For readers of all ages there are a series of quests, which only rarely resolve in an expected manner : the search for a magic key; revenge for murder; a personal obsession with slaying the Beast of London; release from 'eternal imprisonment'; and Richard's quest to return 'home' to London Above. All these events take place beneath the familiar London - in the sewers, the Tube system, in long-forgotten stations, up in dark courts and alleys of London Above; and in the regularly staged Floating Market, held overnight in a different London landmark, leaving no trace behind, and where a rigidly observed truce ensures no violence or crime can be committed within its bounds.
It is the characters that make this novel such a success, particularly the way so many of them are drawn from familiar London place-names : there's the friend of the birds, rooftop dweller Old Bailey; the ageing dementia-ridden Earl and his Court; the Seven Sisters, the Black Friars, Hammer Smith, and the angel, Islington.
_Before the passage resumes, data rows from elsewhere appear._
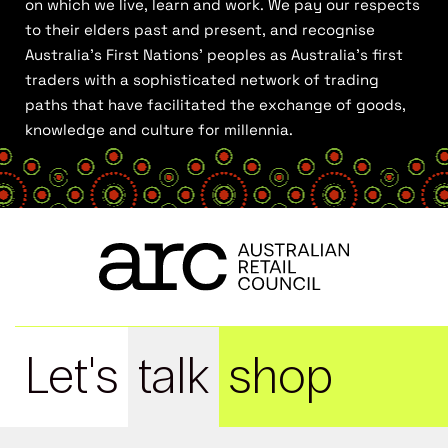
on which we live, learn and work. We pay our respects
to their elders past and present, and recognise
Australia’s First Nations’ peoples as Australia’s first
traders with a sophisticated network of trading
paths that have facilitated the exchange of goods,
knowledge and culture for millennia.
Let's
talk
shop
Then there is the heroine, Door - what is her past, and what is the limit of her powers? Who is the Marquis de Carabas, and can he ever be trusted? Never to be trusted are the two agents of villainy, Mr Croup and Mr Vandemar; dressed like shabby Victorian undertakers, their pleasure is to maim, to kill, but most of all, to cause pain. They appear, often silently, on either side of their hapless victim who has fled, thinking he can outwit and outrun them.
London Below occasionally intrudes upon London Above, but it is an oddity that the residents Above, though they can see the residents from Below, simply do not register the fact, and though seen, they are quickly forgotten or ignored as though they did not exist. This is part of the satire of the novel - how so many inhabitants of modern cities do not 'register' to other citizens : the homeless on the streets, the beggars, etc.
Neverwhere belongs to a long and respected list of what can be aptly described as 'one-off moral fantasies', in the manner of Alice Through The Looking Glass, The Phantom Tollbooth, Erewhon, Gulliver's Travels. But unlike many such creations, it can be enjoyed superficially on its own narrative terms, as an exciting and absorbing fantasy novel.